■ **Given entries**:

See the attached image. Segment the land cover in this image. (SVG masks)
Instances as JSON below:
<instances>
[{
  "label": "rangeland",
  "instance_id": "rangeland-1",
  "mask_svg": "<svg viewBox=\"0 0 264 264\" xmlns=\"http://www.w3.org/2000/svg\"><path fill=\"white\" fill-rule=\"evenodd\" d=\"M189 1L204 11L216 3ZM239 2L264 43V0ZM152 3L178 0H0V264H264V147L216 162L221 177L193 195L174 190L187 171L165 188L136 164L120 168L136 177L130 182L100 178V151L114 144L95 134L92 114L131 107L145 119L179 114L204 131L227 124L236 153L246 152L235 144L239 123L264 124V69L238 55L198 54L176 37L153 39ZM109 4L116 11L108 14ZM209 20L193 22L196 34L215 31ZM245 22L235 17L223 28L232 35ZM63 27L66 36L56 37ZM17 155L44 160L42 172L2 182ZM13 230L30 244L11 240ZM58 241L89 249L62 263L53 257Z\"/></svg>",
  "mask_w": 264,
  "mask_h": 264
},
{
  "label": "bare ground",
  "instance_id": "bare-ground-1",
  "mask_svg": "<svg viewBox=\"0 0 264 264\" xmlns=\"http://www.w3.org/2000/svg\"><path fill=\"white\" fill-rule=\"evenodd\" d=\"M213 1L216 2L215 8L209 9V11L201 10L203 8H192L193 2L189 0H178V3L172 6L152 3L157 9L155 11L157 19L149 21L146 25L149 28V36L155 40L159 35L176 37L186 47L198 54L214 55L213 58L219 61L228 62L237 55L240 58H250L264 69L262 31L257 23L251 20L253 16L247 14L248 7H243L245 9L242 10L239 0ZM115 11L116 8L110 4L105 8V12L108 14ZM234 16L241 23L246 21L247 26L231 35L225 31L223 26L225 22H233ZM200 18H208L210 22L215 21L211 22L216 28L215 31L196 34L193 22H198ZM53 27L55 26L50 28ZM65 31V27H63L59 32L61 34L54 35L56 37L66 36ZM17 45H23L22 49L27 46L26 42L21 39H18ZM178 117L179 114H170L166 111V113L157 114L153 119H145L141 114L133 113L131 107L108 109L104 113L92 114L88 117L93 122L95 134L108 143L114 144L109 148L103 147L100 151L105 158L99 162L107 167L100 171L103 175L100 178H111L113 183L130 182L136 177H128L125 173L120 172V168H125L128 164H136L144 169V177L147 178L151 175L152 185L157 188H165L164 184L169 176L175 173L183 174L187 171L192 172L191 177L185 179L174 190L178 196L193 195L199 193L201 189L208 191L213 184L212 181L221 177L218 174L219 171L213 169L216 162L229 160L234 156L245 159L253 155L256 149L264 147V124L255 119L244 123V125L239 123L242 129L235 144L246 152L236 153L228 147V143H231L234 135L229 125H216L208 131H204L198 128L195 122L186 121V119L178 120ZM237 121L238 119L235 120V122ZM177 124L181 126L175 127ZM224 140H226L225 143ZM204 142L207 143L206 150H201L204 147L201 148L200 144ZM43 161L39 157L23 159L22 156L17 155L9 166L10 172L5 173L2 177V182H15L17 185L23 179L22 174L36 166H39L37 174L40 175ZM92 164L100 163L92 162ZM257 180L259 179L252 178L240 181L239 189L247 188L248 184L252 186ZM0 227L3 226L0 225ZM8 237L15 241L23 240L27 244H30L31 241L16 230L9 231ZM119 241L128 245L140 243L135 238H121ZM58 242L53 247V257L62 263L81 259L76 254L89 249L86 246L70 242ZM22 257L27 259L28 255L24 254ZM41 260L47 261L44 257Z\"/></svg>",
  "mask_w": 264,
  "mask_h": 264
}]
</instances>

■ **Exercise**:
Retype the entries one by one, exactly.

■ **Solution to this task**:
See the attached image. Segment the land cover in this image. (SVG masks)
Instances as JSON below:
<instances>
[{
  "label": "rangeland",
  "instance_id": "rangeland-1",
  "mask_svg": "<svg viewBox=\"0 0 264 264\" xmlns=\"http://www.w3.org/2000/svg\"><path fill=\"white\" fill-rule=\"evenodd\" d=\"M189 1L204 11L216 3ZM239 2L264 43V0ZM152 3L178 0H0V264H264V147L216 162L221 177L193 195L174 190L187 171L165 188L136 164L120 168L136 177L130 182L100 178V151L114 144L95 134L92 114L131 107L145 119L179 114L204 131L227 124L236 153L246 152L235 144L239 123L264 124V69L238 55L198 54L176 37L153 39ZM109 4L116 11L108 14ZM209 20L193 22L196 34L215 31ZM245 22L235 17L223 28L232 35ZM63 27L66 36L56 37ZM17 155L44 160L42 172L2 182ZM13 230L30 244L11 240ZM58 241L89 249L62 263L53 257Z\"/></svg>",
  "mask_w": 264,
  "mask_h": 264
},
{
  "label": "bare ground",
  "instance_id": "bare-ground-1",
  "mask_svg": "<svg viewBox=\"0 0 264 264\" xmlns=\"http://www.w3.org/2000/svg\"><path fill=\"white\" fill-rule=\"evenodd\" d=\"M213 1L216 2L215 8L209 9V11L201 10L203 8H192L193 2L189 0H178V3L172 6L152 3L157 9L155 11L157 19L149 21L146 25L149 28V36L155 40L159 35L176 37L186 47L198 54L214 55L213 58L219 61L228 62L237 55L240 58H250L264 69L262 31L257 23L251 20L253 16L247 14L248 7H243L245 9L242 10L239 0ZM115 11L116 8L110 4L105 8V12L108 14ZM234 16L241 23L246 21L247 26L231 35L225 31L223 26L225 22H233ZM200 18H208L210 22L215 21L211 22L216 28L215 31L196 34L193 22H198ZM53 27L55 26L50 28ZM65 31V27H63L59 32L61 34L54 35L56 37L66 36ZM17 45H23L22 49L27 46L26 42L21 39H18ZM178 117L179 114H170L166 111V113L157 114L153 119H145L141 114L133 113L131 107L108 109L104 113L92 114L88 117L93 122L95 134L108 143L114 144L109 148L103 147L100 151L105 158L99 162L107 167L100 171L103 175L100 178H111L113 183L130 182L136 177H128L125 173L120 172V168H125L128 164H136L144 169V177L147 178L151 175L152 185L157 188H165L164 184L169 176L175 173L183 174L187 171L192 172L191 177L185 179L174 190L178 196L193 195L199 193L201 189L208 191L213 184L212 181L221 177L218 174L219 171L213 169L216 162L229 160L234 156L245 159L253 155L256 149L264 147V124L255 119L244 123V125L239 123L242 129L235 144L246 152L236 153L228 147V143H231L234 135L229 125H216L208 131H204L198 128L195 122L186 121V119L178 120ZM237 121L238 119L235 120V122ZM177 124L181 126L175 127ZM224 140H226L225 143ZM204 142L207 143L206 150H201L204 147L201 148L200 144ZM43 161L39 157L23 159L22 156L17 155L9 166L10 172L5 173L2 177V182H15L17 185L23 179L22 174L36 166H39L37 174L40 175ZM92 164L100 163L92 162ZM257 180L259 179L252 178L240 181L239 189L247 188L248 184L252 186ZM0 227L3 226L0 225ZM8 237L15 241L23 240L27 244H30L31 241L16 230L9 231ZM119 241L128 245L140 243L135 238H121ZM58 242L53 247V257L62 263L81 259L76 254L89 249L86 246L70 242ZM22 257L27 259L28 255L24 254ZM41 260L47 261L44 257Z\"/></svg>",
  "mask_w": 264,
  "mask_h": 264
}]
</instances>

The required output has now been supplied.